В повести «Деньги для Марии» сюжет очень простой, даже незамысловатый. Не очень грамотная и не очень молодая Мария живёт в сибирском, видимо, селе с мужем и сыном. Работает она продавщицей в местном магазине, и у неё оказалась недостача. Как бы всем вокруг и даже приехавшему её проверять ревизору видно, что вороватого современного умысла здесь нет, а скорее, доверие к людям – записывала в долг, где-то просчиталась, сама товар не получала, всё на доверии. Муж Марии Кузьма, недавний фронтовик, если сыну четырнадцать лет, можно понять, когда всё это происходило. Ревизор, который на этот раз оказался порядочным человеком, предлагает недостачу за три дня возместить – и тогда никакого акта, а следовательно, тюрьмы не будет. Это, так сказать, исходный мотив повести. Надо здесь напомнить, что советская власть к воровству и экономическим преступлениям относилась несколько строже. Поэтому при ней и сидело меньше.
У различных писателей, т.е. у писателей разного творческого калибра, при этой литературной данности могло возникнуть несколько поворотов в разрешении сюжета. В характере так называемой секретарской литературы – деньги собраны, все ликуют. Жестокий вариант, диссидентский – никто денег не дал, автор в белом фраке. Распутин выбирает вариант якобы советский, а на самом деле вариант русской прозы – на собрании постановили собрать деньги с мира. Так все ликовали от этой радостной доброты! Но крестьянский мир односельчан на деле денег-то не дал. Значит, оставался «индивидуальный» подход. Какие здесь на сцене разворачивались занятные картины!

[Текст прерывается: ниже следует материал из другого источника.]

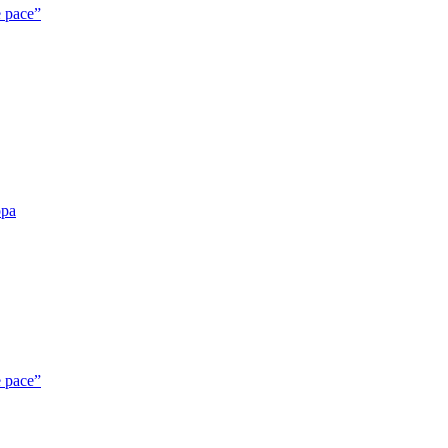
e pace”
opa
e pace”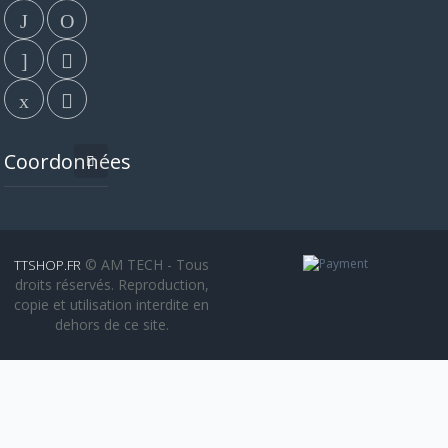
Coordonnées
© AM TECH - Tous
TTSHOP.FR
droits réservés. Reproduction,
copie et utilisation interdite en
dehors de ce site.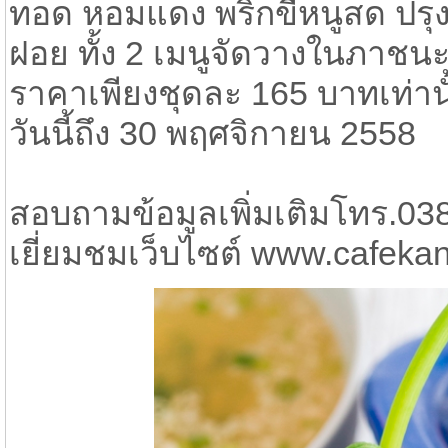
ทอด หอมแดง พริกขี้หนูสด ปรุง
ฝอย ทั้ง 2 เมนูจัดวางในภาชน
ราคาเพียงชุดละ 165 บาทเท่านั้
วันนี้ถึง 30 พฤศจิกายน 2558
สอบถามข้อมูลเพิ่มเติมโทร.03
เยี่ยมชมเว็บไซต์ www.cafeka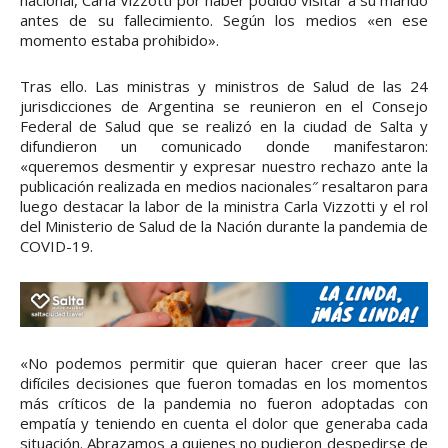
antes de su fallecimiento. Según los medios «en ese
momento estaba prohibido».
Tras ello. Las ministras y ministros de Salud de las 24
jurisdicciones de Argentina se reunieron en el Consejo
Federal de Salud que se realizó en la ciudad de Salta y
difundieron un comunicado donde manifestaron:
«queremos desmentir y expresar nuestro rechazo ante la
publicación realizada en medios nacionales″ resaltaron para
luego destacar la labor de la ministra Carla Vizzotti y el rol
del Ministerio de Salud de la Nación durante la pandemia de
COVID-19.
«No podemos permitir que quieran hacer creer que las
difíciles decisiones que fueron tomadas en los momentos
más críticos de la pandemia no fueron adoptadas con
empatía y teniendo en cuenta el dolor que generaba cada
situación. Abrazamos a quienes no pudieron despedirse de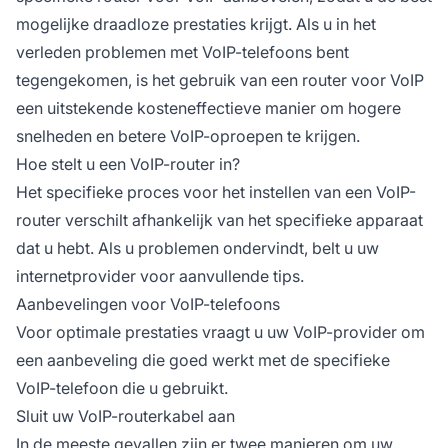
mogelijke draadloze prestaties krijgt. Als u in het
verleden problemen met VoIP-telefoons bent
tegengekomen, is het gebruik van een router voor VoIP
een uitstekende kosteneffectieve manier om hogere
snelheden en betere VoIP-oproepen te krijgen.
Hoe stelt u een VoIP-router in?
Het specifieke proces voor het instellen van een VoIP-
router verschilt afhankelijk van het specifieke apparaat
dat u hebt. Als u problemen ondervindt, belt u uw
internetprovider voor aanvullende tips.
Aanbevelingen voor VoIP-telefoons
Voor optimale prestaties vraagt u uw VoIP-provider om
een aanbeveling die goed werkt met de specifieke
VoIP-telefoon die u gebruikt.
Sluit uw VoIP-routerkabel aan
In de meeste gevallen zijn er twee manieren om uw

О самом спектакле можно было бы сказать в четырёх словах: зал маленький – искусство большое. Но здесь есть свои нюансы. Мария – роль, то, что называется в театре, почти голубая, все действуют вокруг неё и персонажи оцениваются отношением к ней. Но в этой очень на первый взгляд простой роли есть состояния, которые играть невероятно трудно, здесь уже не техника, а личные качества – любовь к мужу и сыну и внутренняя духовная чистота. Всё в спектакле пропадает, если зритель заподозрит фальшь, и Татьяна Шалковская, одна из основных актрис театра и Большой сцены, с этим честно справляется. Здесь, как в литературе, писать о негодяе и легче, и эффектнее. Но искусство прозы и драматургии Распутина, режиссуры Александра Дмитриева и – без захваливания! – всех актёров спектакля заключается в том, что в любом персонаже есть не только характерность – это сегодня при возросшей технике довольно легко, – но ещё и та человеческая многовалентность, которая позволяет говорить о создании полнокровного сценического образа. Выделить кого-то трудно, но до отвратительности неожиданен и похож «интеллигент» учитель Евгений Николаевич (С. Кисличенко) – его «доброта и отзывчивость» громки и разафишированны, как деяние современного мецената. Концертный номер – это тётка Степанида (Л. Кузнецова) – и порождение, и жертва колхозно-крестьянского лицемерия. С невероятной силой плебейского остервенения играет Жену Зоотехника Е. Карон. До невероятия подлинный Василий (С. Курач). Удивительно достоверен, как бы неся ощущение подлинности и доброты, любви и веры в людей герой спектакля, муж Марии Кузьма (Б. Бачурин).